Палки – в снег. Воткнул и лыжи.
«Здравствуй, дом, здесь не был век!»
Подойду к нему поближе,
Отгребу с крылечка снег…
…Тихо в доме. Мрак и холод
На полу, стенах, в углах.
Подниму топор – наколет
Он дровец из мерзлых плах.
Пук соломы вспыхнет в печке,
Холод гонит прочь огонь.
Темноту растопит свечка,
Тишину вспугнет гармонь.
Достаю листки и ручку,
В доме сухо и тепло.
Трону маятник – и будто
Время музы вновь пришло.
Дописав, задул свечу, откинулся на подушку и стал, сам того не желая, прислушиваться к шорохам на чердаке. Печь моя погасла, но от нее веяло тихим теплом летнего полудня. То ли это тепло успокоило меня, то ли шаги по потолку отчего-то показались мне давно знакомыми, только чувства страха или неуверенности во мне не было. Я лежал, разглядывая в лунном свете потолок, оконные занавески, колеблющиеся тени на полу, темноту дверного проема, и стал думать об этом доме.
По всему виду был он не стар – с полсотни лет, но, несмотря на свой небольшой для дома возраст, успел сменить немало хозяев. Последний из них, ни дня не живший в нем, купив его у прежнего владельца, все собирался переехать сюда из соседнего сельца, да жена его, сварливая и подозрительная старуха, не пожелала этого. И тогда он решил разобрать дом, чтобы перевезти его как материал для скотного двора. Потому и достался он мне в таком виде, лишенный полов, потолка, окон и дверей, засыпанный до подоконников мусором. И никогда бы не взял я этот дом, если бы не место и вид, которые очаровали меня сразу: тихая, уединенная усадьба, обнесенная старыми березами и кленами, между стволов которых виднелась внизу плотина, делящая бывший здесь когда-то овраг на два пруда: справа верхний и слева – нижний. Дальше, на противоположном берегу, – длинная живописная цепь деревенских избушек с липой, кленом, березой или дубом перед домом. Каждый хозяин словно по «Гербовнику» избрал свое дерево. В боковое окошко, выходящее на закат солнца, виден овраг, за ним поле и взбегающий на вершину холма черный лес.

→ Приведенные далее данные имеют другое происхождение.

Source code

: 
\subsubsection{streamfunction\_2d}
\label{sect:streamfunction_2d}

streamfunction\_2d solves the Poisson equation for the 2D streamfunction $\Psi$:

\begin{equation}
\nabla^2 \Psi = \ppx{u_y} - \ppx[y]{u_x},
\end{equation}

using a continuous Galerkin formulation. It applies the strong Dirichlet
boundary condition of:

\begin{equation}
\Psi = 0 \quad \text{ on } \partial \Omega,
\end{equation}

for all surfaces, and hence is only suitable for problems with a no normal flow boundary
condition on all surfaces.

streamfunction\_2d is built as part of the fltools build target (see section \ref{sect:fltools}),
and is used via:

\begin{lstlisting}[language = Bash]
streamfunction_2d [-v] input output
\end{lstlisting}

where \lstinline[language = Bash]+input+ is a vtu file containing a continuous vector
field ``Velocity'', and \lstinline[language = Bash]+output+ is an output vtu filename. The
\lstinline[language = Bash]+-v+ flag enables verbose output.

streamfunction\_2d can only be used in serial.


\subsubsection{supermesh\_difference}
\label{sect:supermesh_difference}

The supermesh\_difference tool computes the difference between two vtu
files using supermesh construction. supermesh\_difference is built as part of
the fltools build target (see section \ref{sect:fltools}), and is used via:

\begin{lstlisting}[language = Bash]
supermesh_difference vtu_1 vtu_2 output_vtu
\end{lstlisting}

Пока я так лежал и думал, шаги раздались над самой головой и направились в сторону печи. Редкие, совсем человеческие шаги, не похожие на суетные мышиные шорохи. А потом словно кто-то упал, запутавшись в малиновых ветках, сушившихся на чердаке. По бабушкиным рассказам я знал, что в каждом доме есть свой домовой. Вспомнив об этом, представив его по шагам маленьким, чуть грузным, я, сам того не ожидая, спросил в потолок:
– Что, ушибся?
Некоторое время было молчание, а затем, будто закряхтев и уже не таясь, кто-то встал и негромко, но слышно сказал старым простуженным голосом:
– Да нет, ничего…
Я помолчал, глядя в потолок, слушая тишину и представляя, как он там сидит на теплом печном борове, спиной к трубе, которую я не обмазывал уже три года.
– Тебе не холодно? – спросил я, вспомнив, как пришел домой по крепнувшему морозу и долго топил печь.
– Дак ничего, мы привычныя. – Он кашлянул, засопел, словно думая: сказать еще что-то или лучше промолчать. – Только труба у тибе со щелей дымить. – И добавил с ноткой тревоги: – Не случилось бы пожару.
Голос у него добрый и чуть деловой, хозяйственный. А еще – старинный, какой в сказках бывает. В старых. Домовой, одним словом. Я опять представил его сидящим у трубы.
– Может, в избу зайдешь? В тепло-то, – в тон ему сказал я.
– Нет, благодарствуй, мине здесь привычней.
Чувствовалось, однако, что ему хочется поговорить.
– Ты тут чего досок-то накидал?
– На чердаке? Это я думал в холодной комнате потолок по матицам положить. Да все никак не соберусь.